Set out each line of the records below as a numbered list, omitting blank lines and excluding the pictures.

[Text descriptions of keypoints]
+ + + +

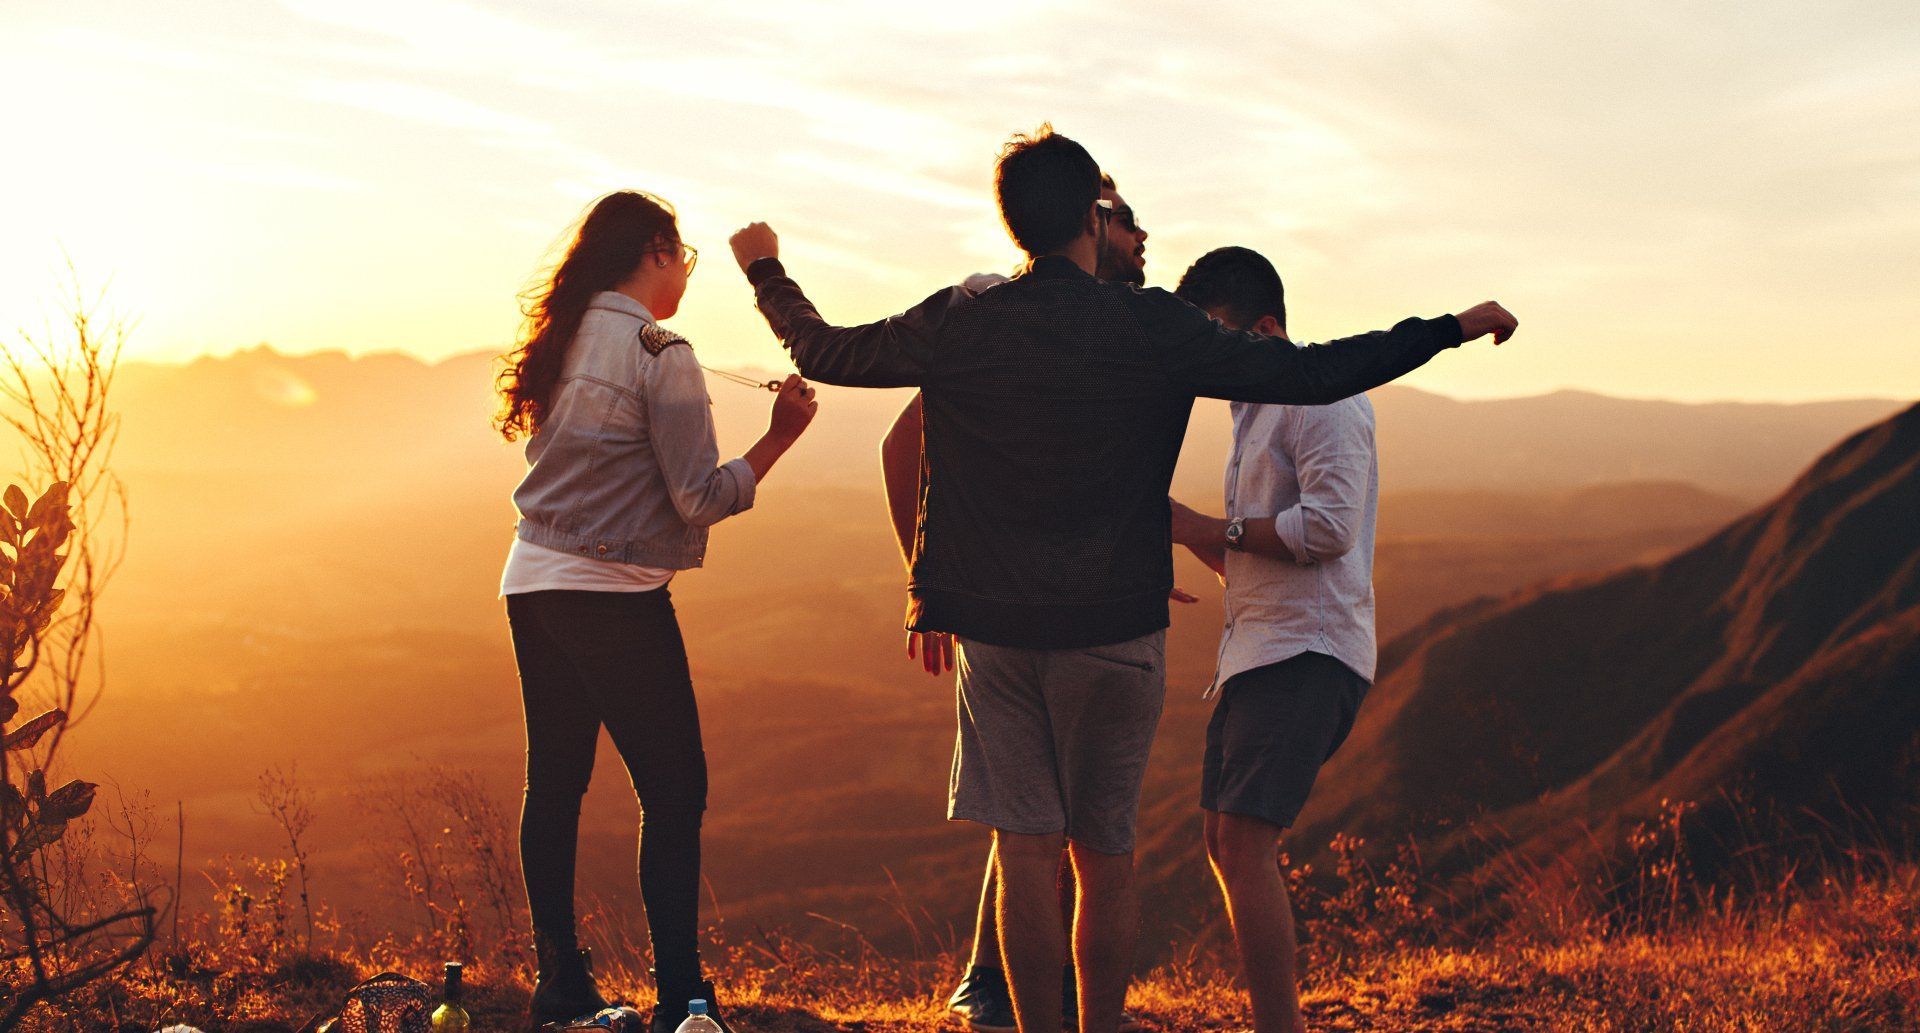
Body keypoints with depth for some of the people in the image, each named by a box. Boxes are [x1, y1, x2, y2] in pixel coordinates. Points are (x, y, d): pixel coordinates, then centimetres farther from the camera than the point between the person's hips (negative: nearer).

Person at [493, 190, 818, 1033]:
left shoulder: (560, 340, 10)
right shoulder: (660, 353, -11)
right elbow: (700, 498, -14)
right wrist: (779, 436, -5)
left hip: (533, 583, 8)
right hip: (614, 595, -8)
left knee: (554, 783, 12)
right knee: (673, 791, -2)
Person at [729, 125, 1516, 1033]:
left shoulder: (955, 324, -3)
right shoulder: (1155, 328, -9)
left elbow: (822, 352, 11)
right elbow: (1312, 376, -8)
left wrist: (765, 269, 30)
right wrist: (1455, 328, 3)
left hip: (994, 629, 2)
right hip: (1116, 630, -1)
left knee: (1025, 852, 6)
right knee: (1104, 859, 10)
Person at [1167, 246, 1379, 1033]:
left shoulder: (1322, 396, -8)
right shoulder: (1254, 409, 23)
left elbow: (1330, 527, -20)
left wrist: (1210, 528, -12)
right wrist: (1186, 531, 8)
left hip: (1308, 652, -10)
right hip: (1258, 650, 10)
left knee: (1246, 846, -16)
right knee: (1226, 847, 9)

+ + + +

Exercise result →
1. Body keypoints with depth for some of the people in the image, each named by a box. Boxes are [x1, y1, x2, y2] in pixel coordinates. Points are (x, y, d): pixel coordinates, then centimetres farther from the camera than the point between the person's hips (negative: nearer).
2. Person at [493, 190, 818, 1033]:
3. left shoulder: (560, 340, 10)
4. right shoulder: (660, 353, -11)
5. right elbow: (700, 498, -14)
6. right wrist: (779, 436, -5)
7. left hip: (533, 583, 8)
8. right hip: (614, 595, -8)
9. left knee: (554, 783, 12)
10. right knee: (673, 791, -2)
11. Person at [729, 125, 1516, 1033]:
12. left shoulder: (955, 324, -3)
13. right shoulder: (1155, 328, -9)
14. left elbow: (822, 352, 11)
15. right elbow: (1312, 376, -8)
16. left wrist: (765, 269, 30)
17. right wrist: (1455, 328, 3)
18. left hip: (994, 629, 2)
19. right hip: (1116, 630, -1)
20. left knee: (1025, 852, 6)
21. right knee: (1104, 859, 10)
22. Person at [1167, 246, 1379, 1033]:
23. left shoulder: (1322, 396, -8)
24. right shoulder: (1254, 409, 23)
25. left elbow: (1330, 527, -20)
26. left wrist: (1210, 528, -12)
27. right wrist: (1186, 531, 8)
28. left hip: (1308, 652, -10)
29. right hip: (1258, 650, 10)
30. left knee: (1246, 846, -16)
31. right knee: (1226, 847, 9)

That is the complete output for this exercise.